[infikamal5]

Hi,

I am working on a spectral element code, flow in a sudden expansion pipe.

I ran a simulation with polynomial order N=5 at Reynolds number Re= 2000, I found turbulence inside my pipe which stays there forever and this matches with the real physics and some literature.

for same Re, I increased the order of my polynomial from N = 5 to N = 7 this in turn increased my CFL number, This time the turbulence decayed completely and became steady flow.

So I reduced the time step DT to get the CFL number same like that of the 1st simulation (N=5) and I found that the turbulence occurs but takes a little more longer time to decay

I reduced the time step Dt much more lower to have a CFL = 0.036 and found that the whole pipe became turbulent.

Could some tell me what is the effect CFL number on laminar to turbulent transition ?? why did the turbulence decay when I increased my order from N=5 to N =7 ?

[harishg]

This is a classic problem with high-order methods. When you increase the order, you are removing most of the dissipation which can trigger turbulence. This is a well-known problem with spectral methods. The fix that has been suggested is to perform simulations on a coarse grid with say p=3 or p=5 and let the turbulence develop. Interpolate the obtained results to the grid for p=7 and continue simulations.

[FMDenaro]

Are you performing DNS? If so, are you sure that you used time and space steps enough small to resolve physical scales?
No matter in a CFL value if the time step is at the level of the Kolmogorov time scale, otherwise the effect is in an implicit filtering.

[infikamal5]

Thanks Harishg and FMDenaro !!!

[pswpswpsw]

Quote:

Originally Posted by harishg

This is a classic problem with high-order methods.
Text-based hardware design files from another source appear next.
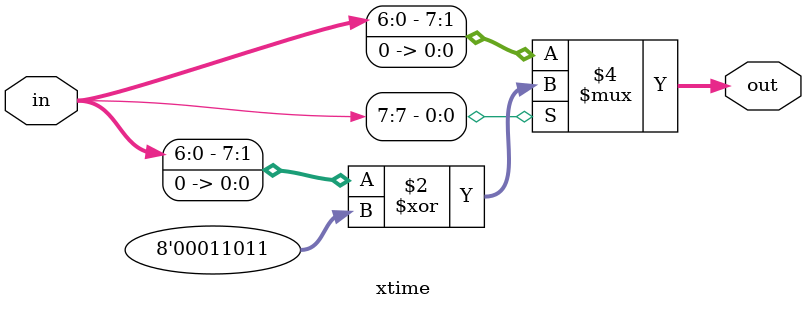
<source format=sv>
module xtime(output [7:0] out,
             input [7:0] in);

    assign out = in[7] ? (in << 1) ^ 8'h1B : (in << 1);

endmodule
</source>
When you increase the order, you are removing most of the dissipation which can trigger turbulence. This is a well-known problem with spectral methods. The fix that has been suggested is to perform simulations on a coarse grid with say p=3 or p=5 and let the turbulence develop. Interpolate the obtained results to the grid for p=7 and continue simulations.

I am wondering if increasing the total time would help. You suggestion mentioned a coarse grid, which in return might produce larger time step and larger total time, if CFL and iteration steps are not changed.

Moreover, if high-order as high as p=7 methods removing most of the dissipation that would trigger turbulence, is it less realistic for higher order methods?

Best,
Shawn

[harishg]

The idea is that the initial condition has some sort of perturbation to trigger turbulence similar to the physical occurrence of turbulence due to some instability in the flow. So it is not about being realistic. It is about tripping the flow to become turbulent. Experiments use trip wires and we need some form of numerical trip wire.

[pswpswpsw]

Quote:

Originally Posted by harishg

The idea is that the initial condition has some sort of perturbation to trigger turbulence similar to the physical occurrence of turbulence due to some instability in the flow. So it is not about being realistic. It is about tripping the flow to become turbulent. Experiments use trip wires and we need some form of numerical trip wire.

I got what you mean. Yes it is. Thank you for your response.